There’s accessible parking in front of the visitor center, with barrier-free access to the building. Inside there’s a small gift shop and a few exhibits about the VLA. There’s also level access to the theater with plenty of room for a wheelchair next to the seats. Take some time to watch the excellent movie – narrated by Jodie Foster – that explains how the array works and what exactly it’s able to do.
The VLA is comprised of 27 dish shaped antennae arranged in a Y configuration across the desert. Each antenna is 82 feet in diameter, and combined they form a giant telescope that measures radio waves that come from stars, planets, galaxies and clouds of dust. When the data of the individual antennae are combined, it’s equivalent to using one giant antenna with a 22-mile diameter.
And because of that resolution astronomers are able to study remote galaxies, such as Heinze 2-10, which is located 30 million light years from Earth. They are also able to get a detailed look at galaxies and black hole formations that were created in the early universe, and compare them to what’s happening now. It’s truly one of the most powerful – and useful – astronomical tools available today.
Explore the Complex
Visitors can also get an up-close-and-personal look at the antennae, as well as a few other outside exhibits, from a short level trail that winds around the complex. Granted you can still get a good view of the VLA from the back of the visitor center — because it’s so massive — but the interpretive displays along the short walking tour are excellent.
The first stop on the walking tour is the Bracewell Radio Sundial, which is located near the back entrance to the visitor center. Named after Roy Bracewell, who created one of the world’s first radio telescopes, this sundial consists of a sphere mounted on a pole, and seven others mounted on cement pedestals. Like a traditional sundial, the sphere on the pole casts a downward shadow to markers on the cement, and depicts the time of day. The other spheres help radio astronomers locate three prominent stellar objects – Centaurus A, Cassiopeia A and Cygnus A – which act as stellar landmarks and enable them to locate other galaxies, stars and celestial bodies.
From the sundial, continue along the path past the Whisper Dish Gallery, and head over to the Radio Dish Gallery, which is located in the gazebo near the antennae. After that, make a left and head out to the base of the closest antenna, where there’s another interpretive plaque that describes its workings. Standing next to the 230-ton antenna is rather intimidating, and downright spooky if it repositions itself while you are there.

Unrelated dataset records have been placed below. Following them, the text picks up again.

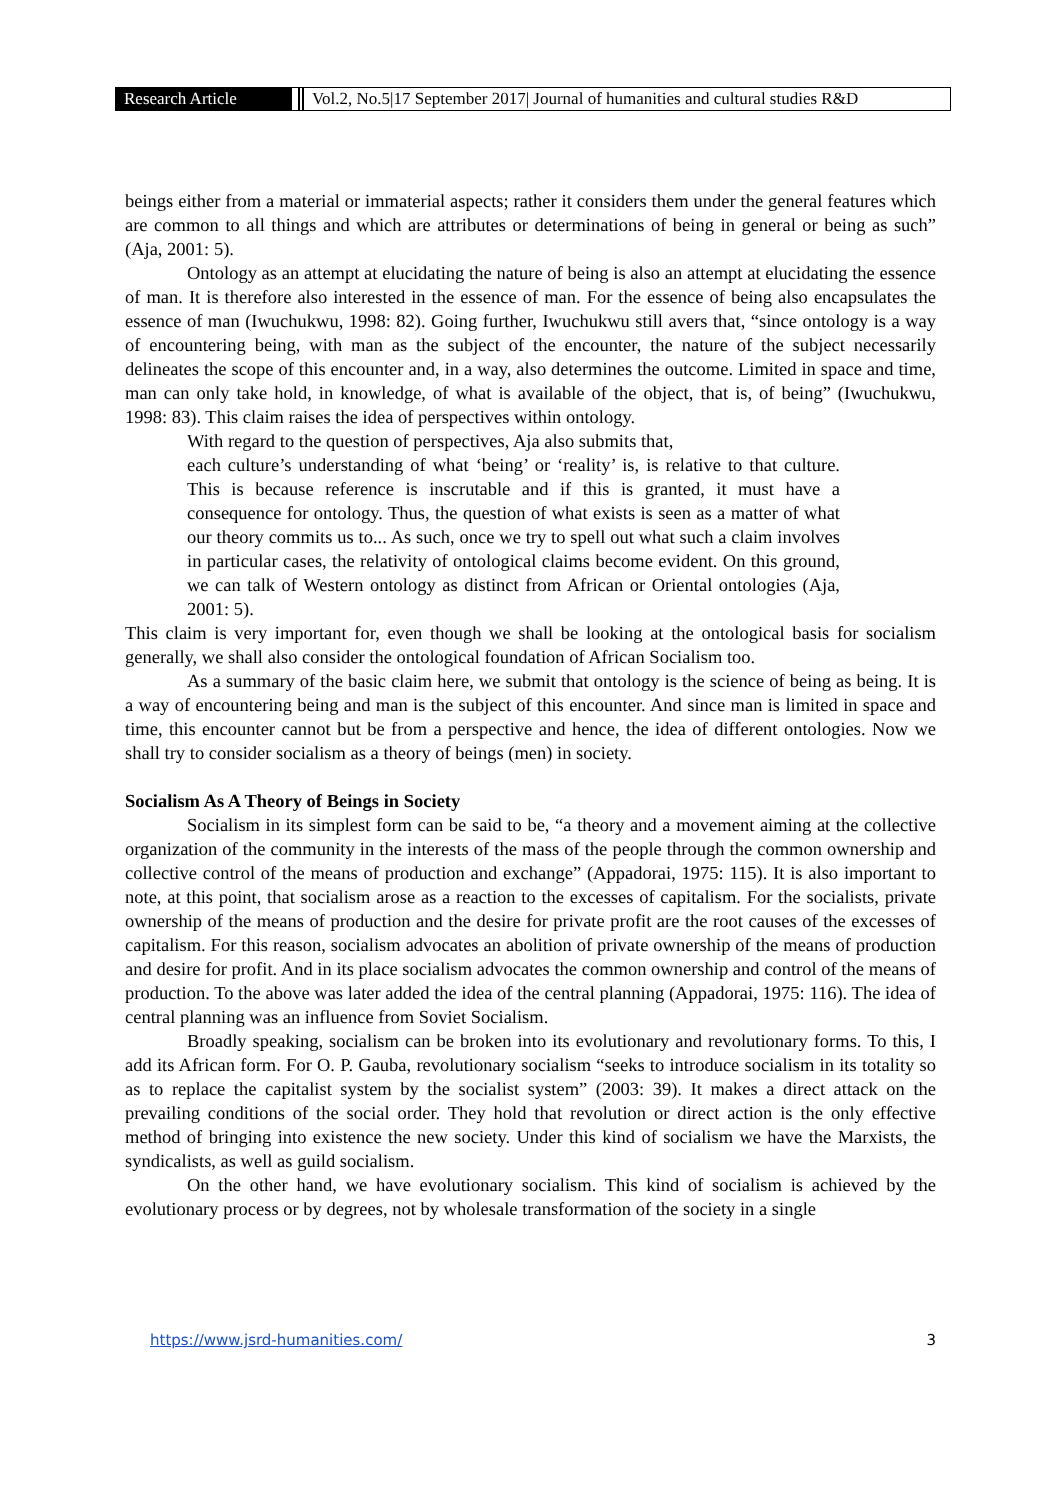Research Article Vol.2, No.5|17 September 2017| Journal of humanities and cultural studies R&D
beings either from a material or immaterial aspects; rather it considers them under the general features which are common to all things and which are attributes or determinations of being in general or being as such” (Aja, 2001: 5).
Ontology as an attempt at elucidating the nature of being is also an attempt at elucidating the essence of man. It is therefore also interested in the essence of man. For the essence of being also encapsulates the essence of man (Iwuchukwu, 1998: 82). Going further, Iwuchukwu still avers that, “since ontology is a way of encountering being, with man as the subject of the encounter, the nature of the subject necessarily delineates the scope of this encounter and, in a way, also determines the outcome. Limited in space and time, man can only take hold, in knowledge, of what is available of the object, that is, of being” (Iwuchukwu, 1998: 83). This claim raises the idea of perspectives within ontology.
With regard to the question of perspectives, Aja also submits that,
each culture’s understanding of what ‘being’ or ‘reality’ is, is relative to that culture. This is because reference is inscrutable and if this is granted, it must have a consequence for ontology. Thus, the question of what exists is seen as a matter of what our theory commits us to... As such, once we try to spell out what such a claim involves in particular cases, the relativity of ontological claims become evident. On this ground, we can talk of Western ontology as distinct from African or Oriental ontologies (Aja, 2001: 5).
This claim is very important for, even though we shall be looking at the ontological basis for socialism generally, we shall also consider the ontological foundation of African Socialism too.
As a summary of the basic claim here, we submit that ontology is the science of being as being. It is a way of encountering being and man is the subject of this encounter. And since man is limited in space and time, this encounter cannot but be from a perspective and hence, the idea of different ontologies. Now we shall try to consider socialism as a theory of beings (men) in society.
Socialism As A Theory of Beings in Society
Socialism in its simplest form can be said to be, “a theory and a movement aiming at the collective organization of the community in the interests of the mass of the people through the common ownership and collective control of the means of production and exchange” (Appadorai, 1975: 115). It is also important to note, at this point, that socialism arose as a reaction to the excesses of capitalism. For the socialists, private ownership of the means of production and the desire for private profit are the root causes of the excesses of capitalism. For this reason, socialism advocates an abolition of private ownership of the means of production and desire for profit. And in its place socialism advocates the common ownership and control of the means of production. To the above was later added the idea of the central planning (Appadorai, 1975: 116). The idea of central planning was an influence from Soviet Socialism.
Broadly speaking, socialism can be broken into its evolutionary and revolutionary forms. To this, I add its African form. For O. P. Gauba, revolutionary socialism “seeks to introduce socialism in its totality so as to replace the capitalist system by the socialist system” (2003: 39). It makes a direct attack on the prevailing conditions of the social order. They hold that revolution or direct action is the only effective method of bringing into existence the new society. Under this kind of socialism we have the Marxists, the syndicalists, as well as guild socialism.
On the other hand, we have evolutionary socialism. This kind of socialism is achieved by the evolutionary process or by degrees, not by wholesale transformation of the society in a single
https://www.jsrd-humanities.com/ 3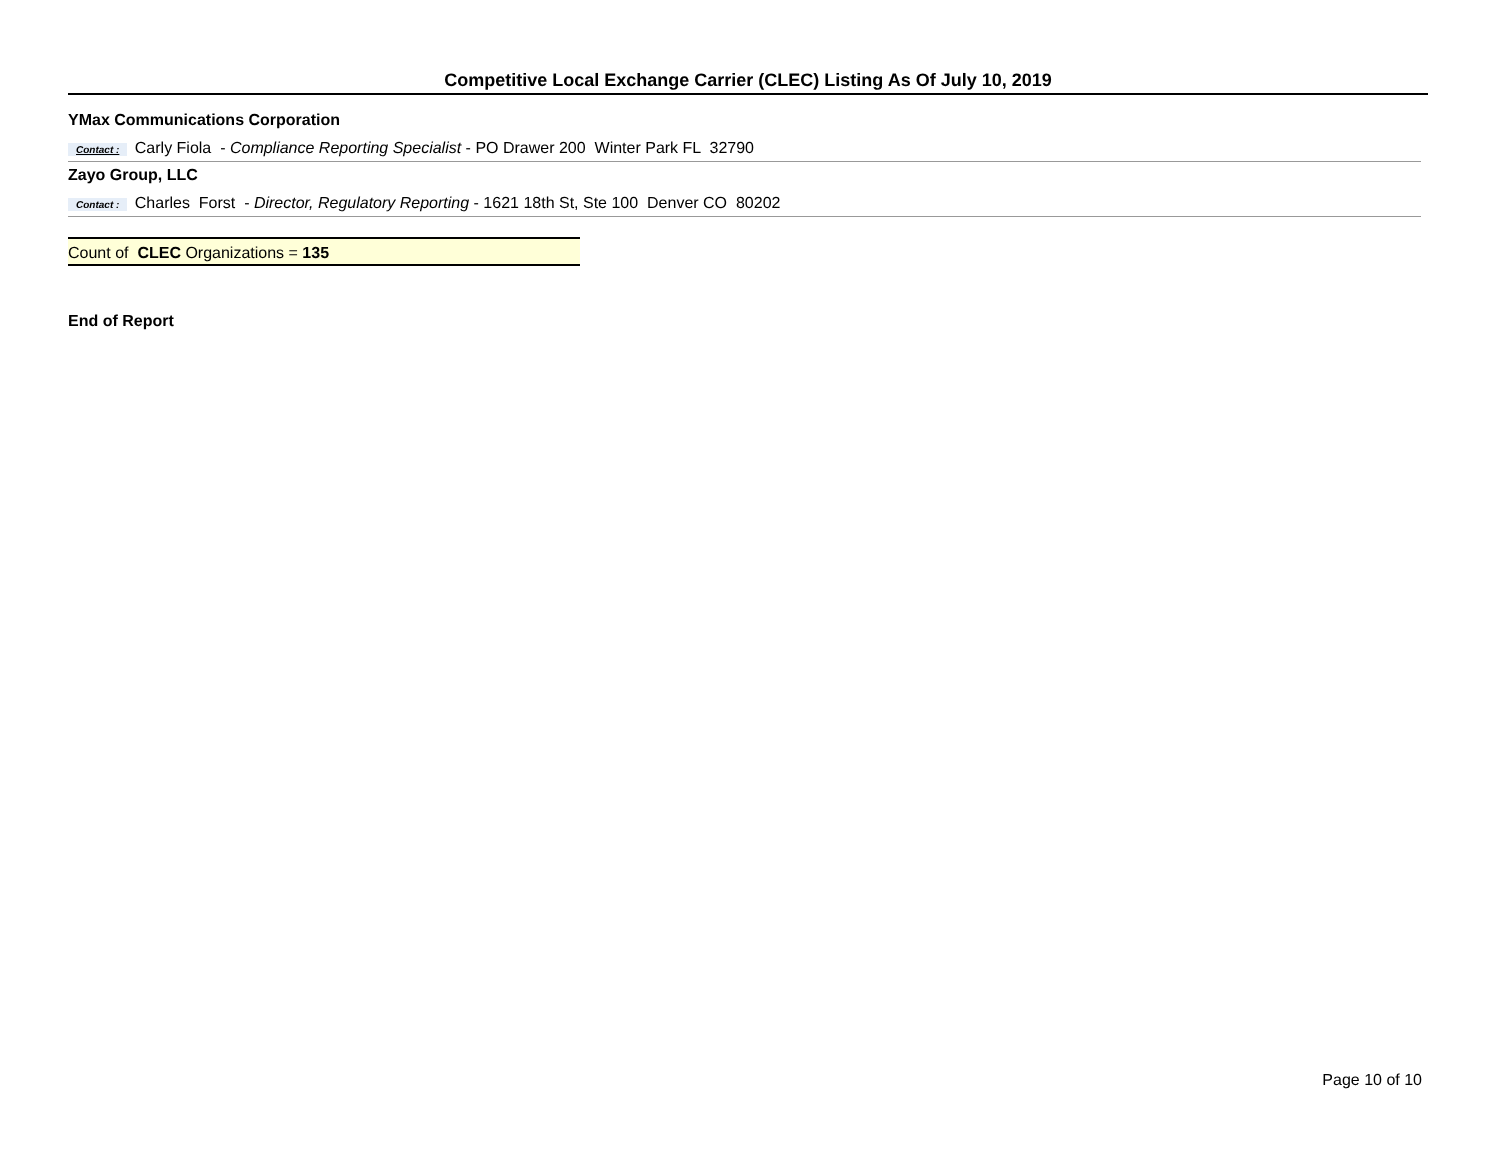Competitive Local Exchange Carrier (CLEC) Listing As Of July 10, 2019
YMax Communications Corporation
Contact : Carly Fiola - Compliance Reporting Specialist - PO Drawer 200 Winter Park FL 32790
Zayo Group, LLC
Contact : Charles Forst - Director, Regulatory Reporting - 1621 18th St, Ste 100 Denver CO 80202
Count of CLEC Organizations = 135
End of Report
Page 10 of 10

The walking tour continues to the second-story balcony of the control building, where visitors can get a panoramic view of the array. Unfortunately the only way to access the balcony is by a standard staircase, so it’s not an option for wheelchair-users or anyone who can’t climb 24 stairs. To be honest though, you can get a good view of the VLA from just about anywhere in the complex, so the inaccessible balcony doesn’t really detract from the experience. Finally, don’t forget to stop at the antenna assembly building on your drive out. Although you can’t go inside, it’s interesting to see how the antennae were assembled and installed.
The VLA makes a fun New Mexico road trip stop even if you aren’t an astronomy buff, as the silhouette of the array against the vast desert backdrop is worth the short detour alone. And amateur astronomers will absolutely love the site.